Bangladesh @ 50

A quarter of a century after the independence of India and creation of Pakistan, the new nation gave the lie to the claim that religion is the most irrefutable instrument for nation-building. East Pakistan, earlier East Bengal, was predominantly Muslim, but more than that, it was Bengali. Jinnah failed to grasp this, and it was during his tone deaf 1948 speech at Dhaka University, his first and last visit to East Pakistan, that the foundations of Bangladesh were laid. He accused those promoting Bengali as an official language alongside Urdu of being not just provincial but “enemies” who wanted to weaken Pakistan and enable the re-entry of East Pakistan into India. He described Urdu as the language that had been nurtured by Muslims of the sub-continent, and which “embodies the best that is in Islamic culture and Muslim tradition and is nearest to the languages used in other Islamic countries”. In South Asia, after India, it was the people of East Pakistan who rejected religious nationalism, and demanded empowerment through fair political representation and access to the country’s resources. On its 50th anniversary, Bangladesh is being toasted as the success story of South Asia, its economic development seen as guided and facilitated by its constitutional secularism. What is as remarkable as the Bangladesh success story is India’s role in its liberation. Despite initial differences between the Ministry of External Affairs and R&AW over the nature of the crisis between east and west Pakistan, various arms and agencies of the government as well as the political class came together under the leadership of Indira Gandhi. The country was struggling with poverty, its people were still reeling from a drought a few years earlier, the economy was in a parlous condition, the armed forces were still coming to grips with an inconclusive war with Pakistan in 1965, and national morale was yet to recover from a crippling military defeat at the hands of China in 1962. But once the plan was finalised, India’s intervention in the liberation took place in stages over several months, each step timed to achieve the maximum result.

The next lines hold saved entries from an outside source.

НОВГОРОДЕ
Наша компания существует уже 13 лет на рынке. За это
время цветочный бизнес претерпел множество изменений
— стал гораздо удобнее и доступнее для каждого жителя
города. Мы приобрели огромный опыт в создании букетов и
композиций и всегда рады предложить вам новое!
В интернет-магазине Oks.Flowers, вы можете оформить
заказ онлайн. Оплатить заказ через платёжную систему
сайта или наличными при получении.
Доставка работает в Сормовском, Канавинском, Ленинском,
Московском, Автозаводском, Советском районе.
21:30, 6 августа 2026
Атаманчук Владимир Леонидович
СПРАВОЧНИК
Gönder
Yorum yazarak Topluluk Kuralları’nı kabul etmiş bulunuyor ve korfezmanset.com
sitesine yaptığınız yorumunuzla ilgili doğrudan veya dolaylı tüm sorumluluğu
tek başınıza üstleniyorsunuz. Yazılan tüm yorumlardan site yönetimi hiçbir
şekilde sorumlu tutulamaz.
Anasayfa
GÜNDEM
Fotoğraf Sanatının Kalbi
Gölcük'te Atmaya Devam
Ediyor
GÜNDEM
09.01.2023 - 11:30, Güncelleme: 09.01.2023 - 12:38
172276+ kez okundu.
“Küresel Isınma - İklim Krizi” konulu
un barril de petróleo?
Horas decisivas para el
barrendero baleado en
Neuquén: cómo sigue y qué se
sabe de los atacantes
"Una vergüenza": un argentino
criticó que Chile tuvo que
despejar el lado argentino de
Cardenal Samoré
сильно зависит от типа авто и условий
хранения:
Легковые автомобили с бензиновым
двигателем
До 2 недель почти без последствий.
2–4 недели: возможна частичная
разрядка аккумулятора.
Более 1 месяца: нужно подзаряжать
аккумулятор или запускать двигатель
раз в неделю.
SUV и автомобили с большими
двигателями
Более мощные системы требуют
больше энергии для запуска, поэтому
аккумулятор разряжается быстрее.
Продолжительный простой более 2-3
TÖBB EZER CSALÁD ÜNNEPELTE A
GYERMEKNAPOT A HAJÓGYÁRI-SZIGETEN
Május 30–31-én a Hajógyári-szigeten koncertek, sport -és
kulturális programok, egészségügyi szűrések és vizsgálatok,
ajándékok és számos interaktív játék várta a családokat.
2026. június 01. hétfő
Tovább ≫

Today, India is a far more powerful country, but seems to struggle to bring a whole-of-government approach of the 1971 kind in the framing of strategic objectives, whether it is with Afghanistan, China, or even with an old friend like Russia. Delhi also sometimes seems unmindful of the consequences of the echo and spillover of communally divisive rhetoric from domestic politics to foreign policy. A broken promise to share the Teesta waters has also undermined relations. Delhi must safeguard this precious asset, and make it grow.